◆ Stored items ◆
-.-.-

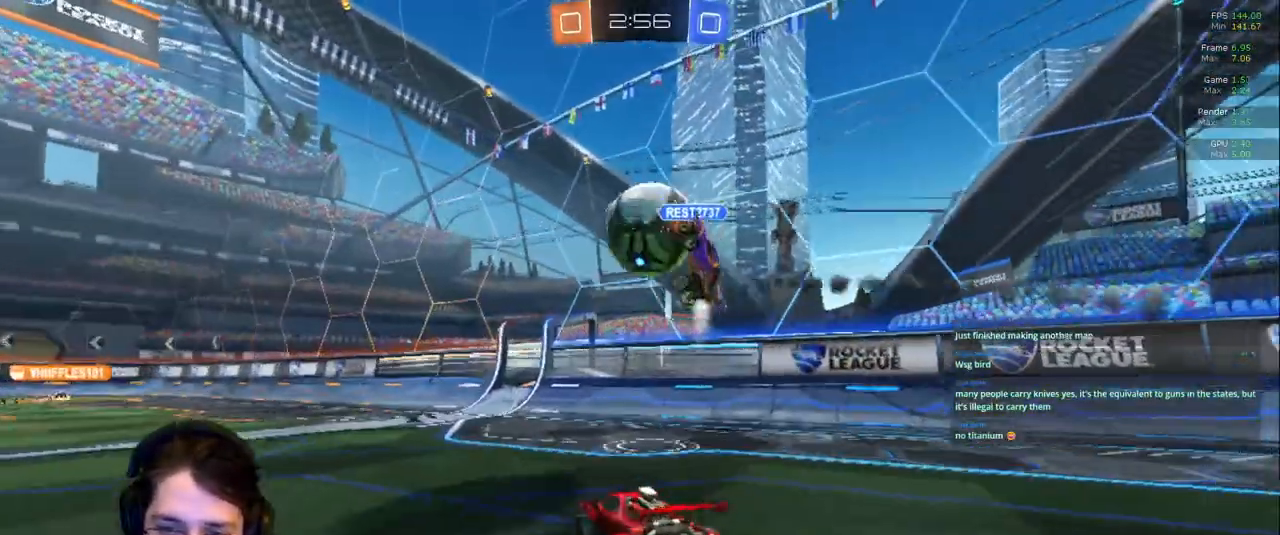
{"buttons": [], "left_stick": "left", "right_stick": "center", "events": [[283, "left_stick", "center"], [383, "left_stick", "left"]]}
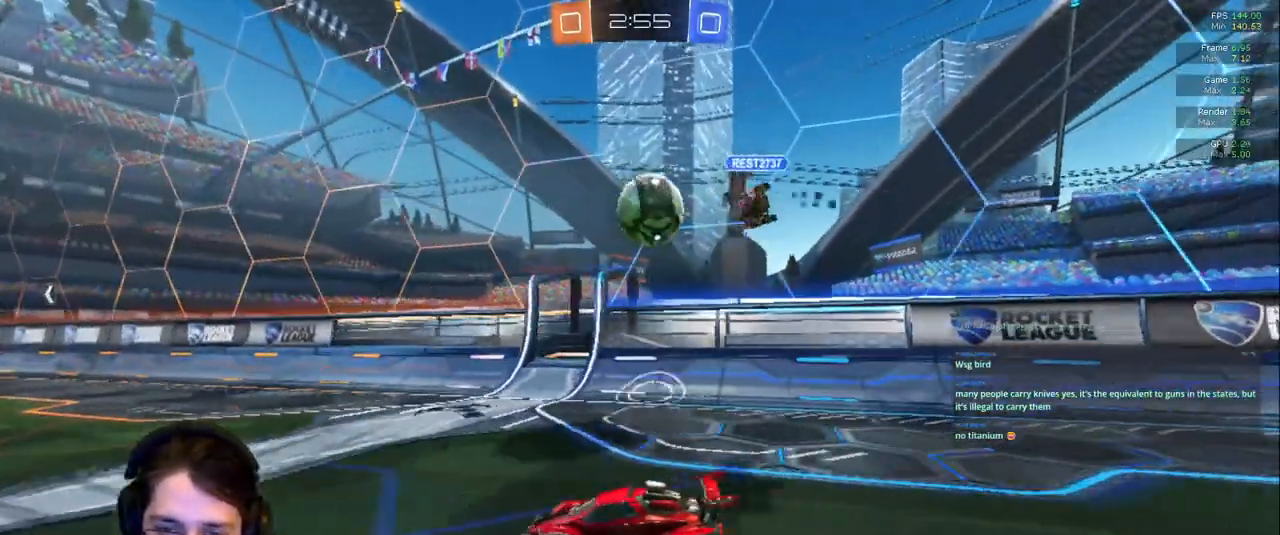
{"buttons": [], "left_stick": "center", "right_stick": "center", "events": [[50, "left_stick", "center"], [167, "left_stick", "left"], [500, "left_stick", "center"]]}
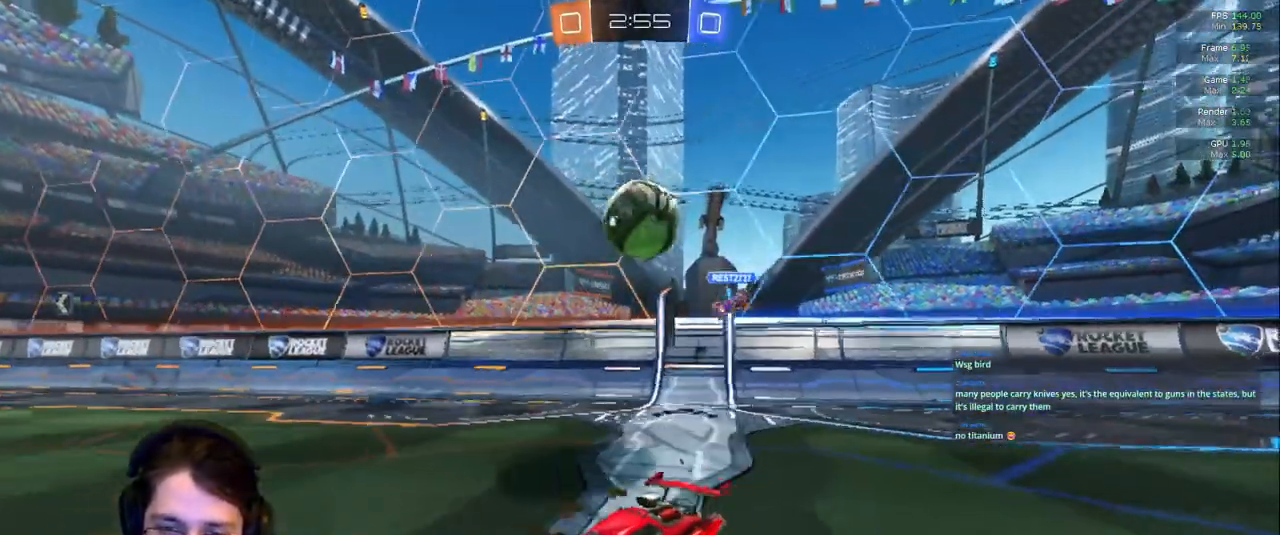
{"buttons": [], "left_stick": "center", "right_stick": "center", "events": []}
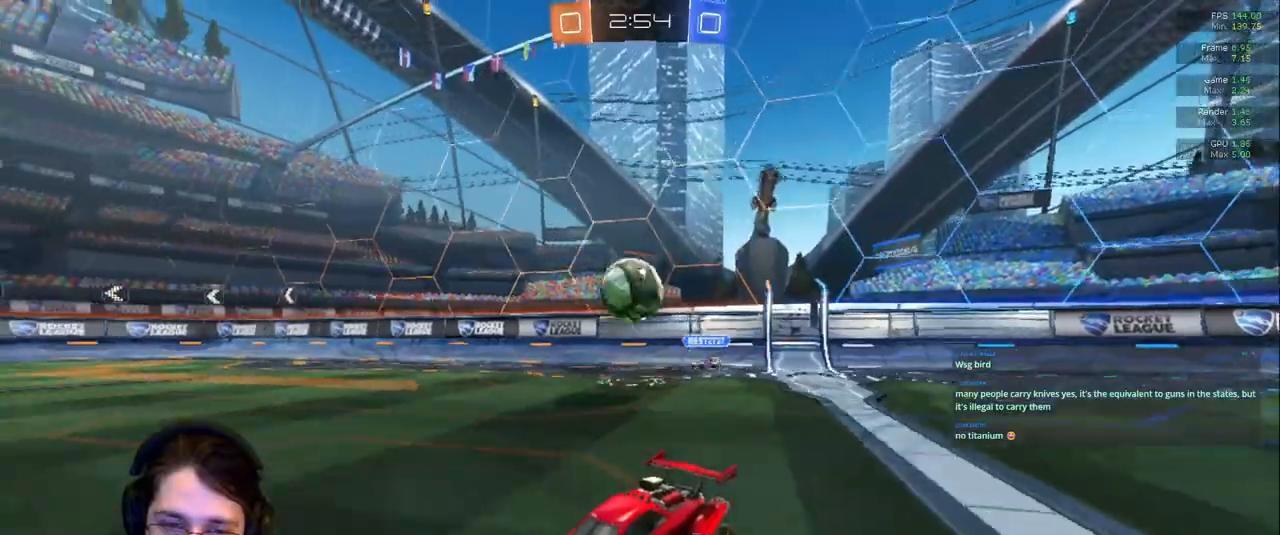
{"buttons": [], "left_stick": "right", "right_stick": "center", "events": [[333, "left_stick", "right"]]}
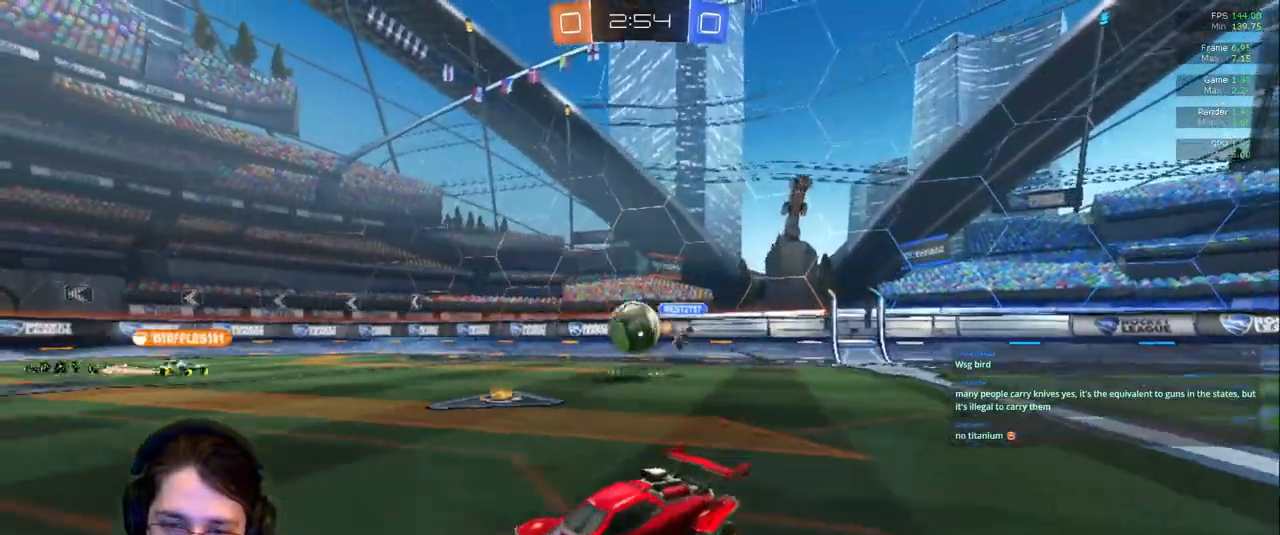
{"buttons": [], "left_stick": "up", "right_stick": "center"}
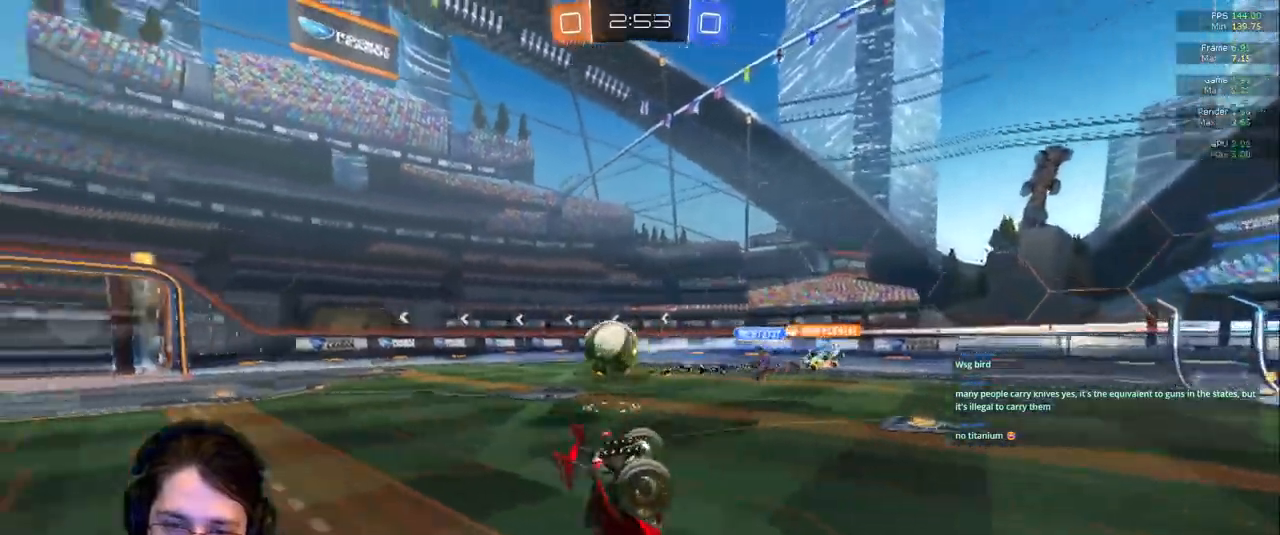
{"buttons": [], "left_stick": "center", "right_stick": "center", "events": [[50, "left_stick", "center"]]}
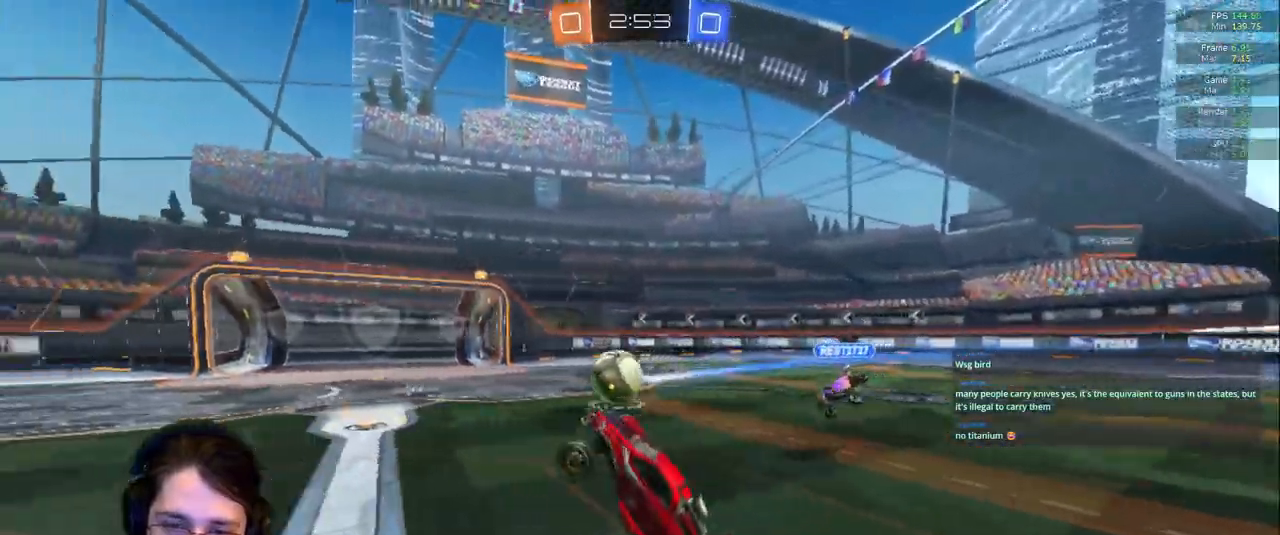
{"buttons": [], "left_stick": "center", "right_stick": "center", "events": []}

-.-.-

Among the lines of the records, copy out each one that contains the word "events".

{"buttons": [], "left_stick": "left", "right_stick": "center", "events": [[283, "left_stick", "center"], [383, "left_stick", "left"]]}
{"buttons": [], "left_stick": "center", "right_stick": "center", "events": [[50, "left_stick", "center"], [167, "left_stick", "left"], [500, "left_stick", "center"]]}
{"buttons": [], "left_stick": "center", "right_stick": "center", "events": []}
{"buttons": [], "left_stick": "right", "right_stick": "center", "events": [[333, "left_stick", "right"]]}
{"buttons": [], "left_stick": "center", "right_stick": "center", "events": [[50, "left_stick", "center"]]}
{"buttons": [], "left_stick": "center", "right_stick": "center", "events": []}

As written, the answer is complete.